Ses couleurs symbolisant la vie semblent en avoir fait un arbre rituel populaire Ă©galement Ă  PĂąques, au moins dans le Northumberland. Au siĂšcle dernier, les jeunes gens des deux sexes allaient dans les bois le mardi de PĂąques, accompagnĂ©s par un clerc paroissial qui jouait du violon. Ils dĂ©coraient une croix de pierre avec ses branches puis ils dansaient. Ici, il semble avoir symbolisĂ© la rĂ©surrection, mais d’autres lĂ©gendes chrĂ©tiennes assimilent l’arbre avec le bois du crucifix, et affirment que c’est depuis ce jour qu’un sortilĂšge le fait pousser sous la forme d’un buisson rabougri et Ă©pineux. Comme dans les lĂ©gendes qui entourent l’aubĂ©pine, il a Ă©tĂ© dit que le houx avait aussi participĂ© Ă  la fabrication de la couronne d’épines du Christ et Son sang en aurait teintĂ© les baies en rouge ; « le houx et le lierre[3] » parle des fleurs blanches du houx, de ses baies rouges et de son Ă©corce rugueuse pour dĂ©marquer les Ă©tapes de la vie de JĂ©sus. À l’origine, le mot anglais qui dĂ©signe le houx, holly, provient du Vieil Anglais hoelrgn et du Vieux Norrois Hulfr qui ont donnĂ© naissance au nom mĂ©diĂ©val hulver utilisĂ© par Chaucer. Mais l’église « christianisa » l’arbre en dĂ©clarant que son nom signifiait « saint » (holy en Anglais).

[1]1er jour de l’annĂ©e en Écosse.

[2]Une rĂ©gion du Nord-Est de l’Angleterre

[3]Un chant de Noël traditionnel en Angleterre

Qualités de protection et de guérison

Tout comme le sorbier, le Houx protĂ©geait contre la sorcellerie. Les prisonniers Ă©cossais emmenĂ©s dans le Norfolk pour assĂ©cher les Fens[1] plantaient des branches de houx autour des huttes oĂč ils dormaient pour se protĂ©ger des sorciĂšres, probablement parce qu’ils n’y trouvaient pas leur Sorbier natal. Mais les Anglais suivaient cette coutume aussi. Un solide bĂąton de houx Ă©tait une bonne chose Ă  avoir quand on rentrait Ă  la maison en traversant les Fens les nuits sombres, et les bĂątisseurs faisaient les seuils des maisons avec ce bois de façon Ă  ce que les sorciĂšres ne puissent pas y entrer. Si vous voyez un ancienne haie de houx autour d’une chaumiĂšre, elle peut avoir Ă©tĂ© dĂ©libĂ©rĂ©ment plantĂ©e lĂ  pour la mĂȘme raison. On l’utilisait Ă©galement en magie populaire pour les maladies physiques. Dans le Hampshire, les enfants qui souffraient de coqueluche buvaient dans une tasse faite de bois de houx.

Un ancien remĂšde contre les vers consistait Ă  placer du houx et de la sauge dans un bol d’eau. Quand le patient baillait au-dessus du bol, on s’attendait Ă  ce que les vers tombaient dans l’eau. Il Ă©tait aussi utilisĂ© comme instrument de flagellation pour guĂ©rir les engelures.

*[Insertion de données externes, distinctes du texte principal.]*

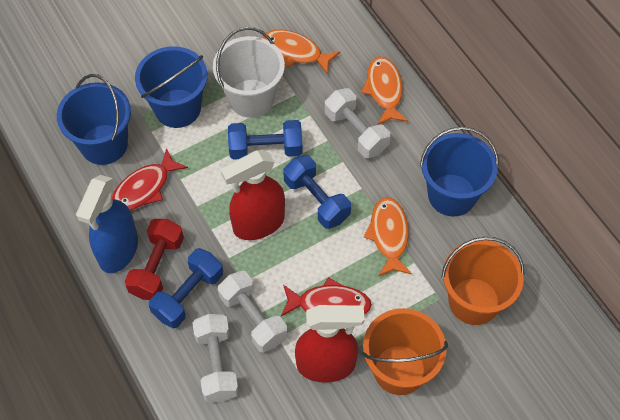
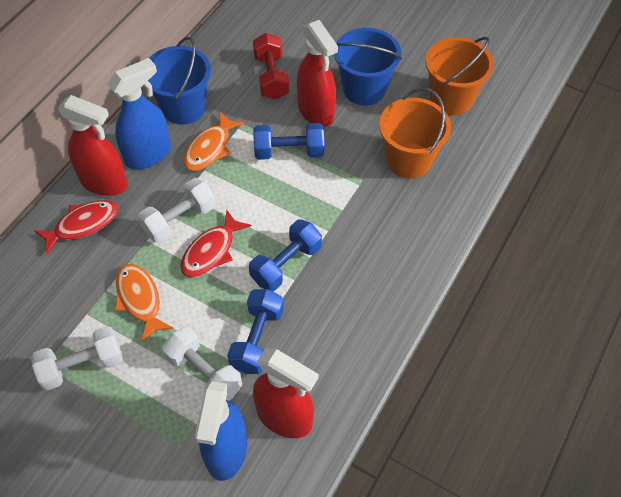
blue bucket: 3 -> 2
blue spray bottle: 1 -> 2
orange fish: 3 -> 2
red spray bottle: 2 -> 3
white bucket: 1 -> 0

Dans le Nord de l’Angleterre, le houx Ă©tait utilisĂ© pour la divination par les rĂȘves. Dans un rituel, on plaçait les feuilles d’un houx femelle sous l’oreiller pour faire des rĂȘves prĂ©monitoires ; dans un autre, une jeune fille mettait trois seaux d’eau dans sa chambre et Ă©pinglait trois feuilles de houx sur son cƓur avant d’aller de coucher la nuit des rĂ©veillons de NoĂ«l, du jour de l’an, du solstice d’étĂ© ou d’Halloween. Elle s’attendait Ă  ĂȘtre rĂ©veillĂ©e par trois cris, comme » si ça venait de la gorge de trois ours », succĂ©dant Ă  autant de rires rauques. Quand tout cela s’était tu, la forme de son future mati lui apparaissait et lui montrait son futur amour en changeant la position des trois seaux d’eau. Si elle ne comptait pas pour lui, elle retrouvait les trois seaux Ă  la mĂȘme place le lendemain matin.

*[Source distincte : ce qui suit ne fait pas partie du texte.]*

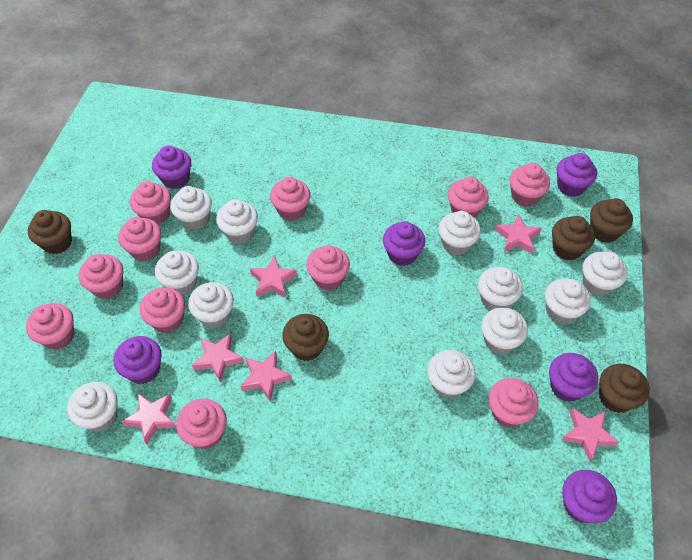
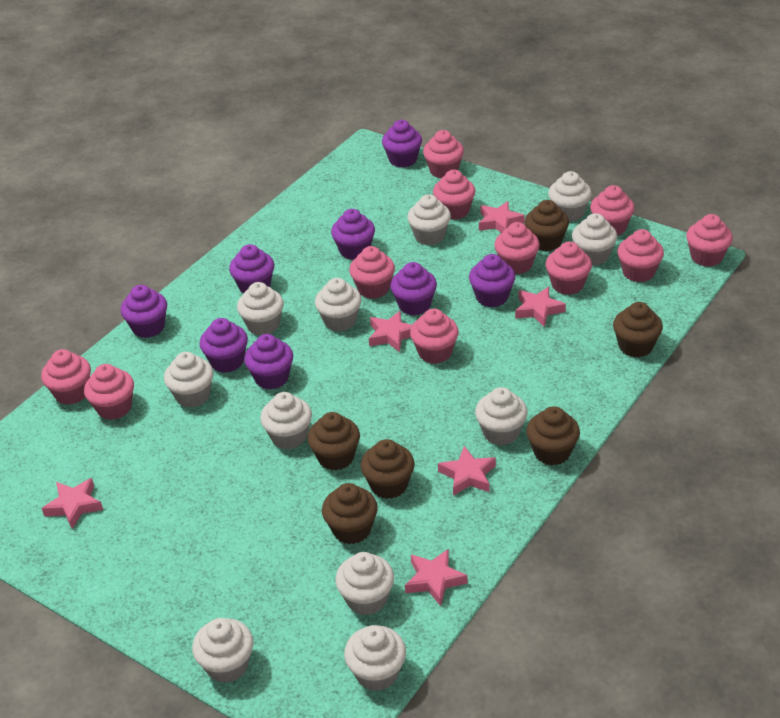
brown cupcake: 5 -> 6
purple cupcake: 6 -> 8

Aujourd’hui, le solstice d’étĂ© est passĂ© et le Roi du Houx a gagnĂ© sa bataille annuelle contre le Roi du ChĂȘne ; nous accueillons cet arbre avec ses fleurs blanches qui, avant longtemps, deviendront les baies rouges familiĂšres qui illuminent la partie la plus sombre de l’annĂ©e.

[1]RĂ©gion anciennement marĂ©cageuse de l’Est de l’Angleterre.